Huge plumes of thick smoke blackened the Baghdad sky as police, ambulances and fire engines rushed to the hotel that is used by the Iraqi police and their foreign instructors.

Hospital officials said two policemen were killed and dozens of others taken to hospital for treatment.

In a separate attack in Baghdad, a roadside bomb killed a US soldier on Wednesday and wounded another, the military said. Since the invasion in March 2003, at least 1505 US soldiers have died in Iraq, 1150 of them killed in action.

In Qaim, 500km west of Baghdad, the bodies of 26 people, including one woman, were found. A doctor said the victims, in civilian clothes, had been shot two days ago.

Fifteen bodies - some shot, others beheaded - were found just south of Baghdad in the Sunni-dominated area now known as the "triangle of death", Iraqi army sources said.

In the southern city of Basra, a roadside bomb killed one policeman, police said.

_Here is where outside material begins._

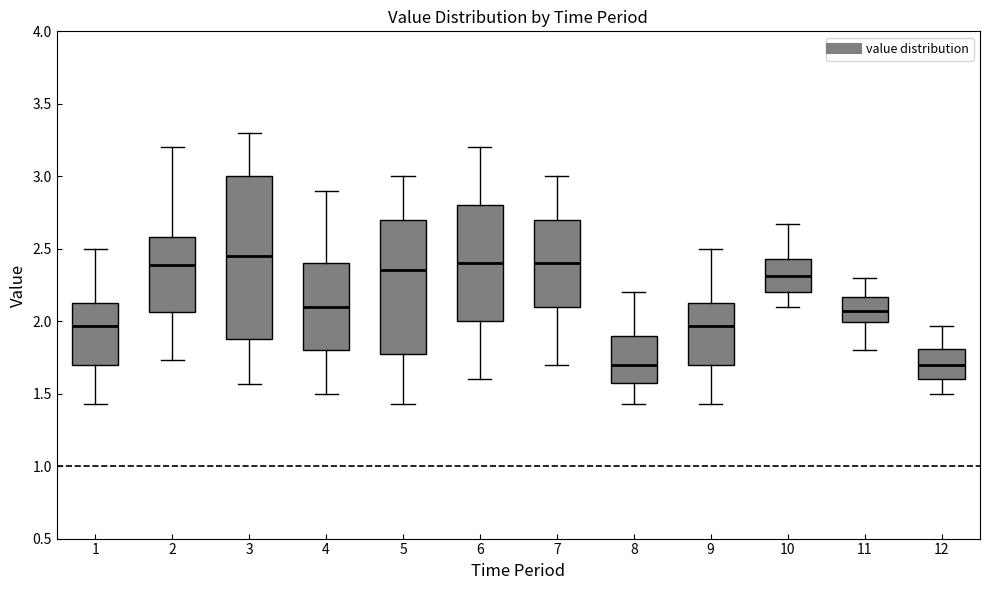

Comparing the boxes themselves (not the whiskers), which one is the tallest?

3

Insurgents have vowed to push their campaign until US forces and their allies have left.

An Iraqi militant group, Islamic Army in Iraq, posted an Internet video showing two Sudanese hostages urging other drivers in Iraq not to work with occupation forces.

The group said the men, identified as "the criminals" Mohammed Haroun Hamad and Maher Ataya, would be brought before an Islamic committee to decide their fate. They were employed by a Turkish firm as drivers at an airbase north of Baghdad.

"This work is an abandonment of Islam. I advise others to leave any work with the occupying infidel because the hand of justice will reach them wherever they are," the hostages said, reading from a statement.

The insurgents have tried to tap into the frustration many Iraqis feel over what they say is harassment by US soldiers.

Controversy over US tactics in Iraq has been stoked by the fatal shooting of an Italian secret agent during a hostage rescue, and the accidental killing of a Bulgarian soldier.

Italy said on Wednesday US president George W Bush, in a letter to president Carlo Azeglio Ciampi, had promised Rome a "fast and thorough" joint investigation into the killing by US troops of the agent who was rescuing a hostage.

The Italian government has rejected an initial US account of how its soldiers fired on agent Nicola Calipari's vehicle as it approached Baghdad's airport on Friday, killing him and wounding newly freed hostage Giuliana Sgrena.

The US military said it had not been informed that Calipari was heading to the airport and his car ignored signals to slow down as it sped towards a checkpoint.

Bulgaria, a US ally which has 430 troops in Iraq, has also accused US troops of accidentally killing a Bulgarian soldier and demanded a full investigation. Bulgaria's army chief of staff, Nikola Kolev, said on Wednesday a lack of communications between Bulgarian and US troops was to blame.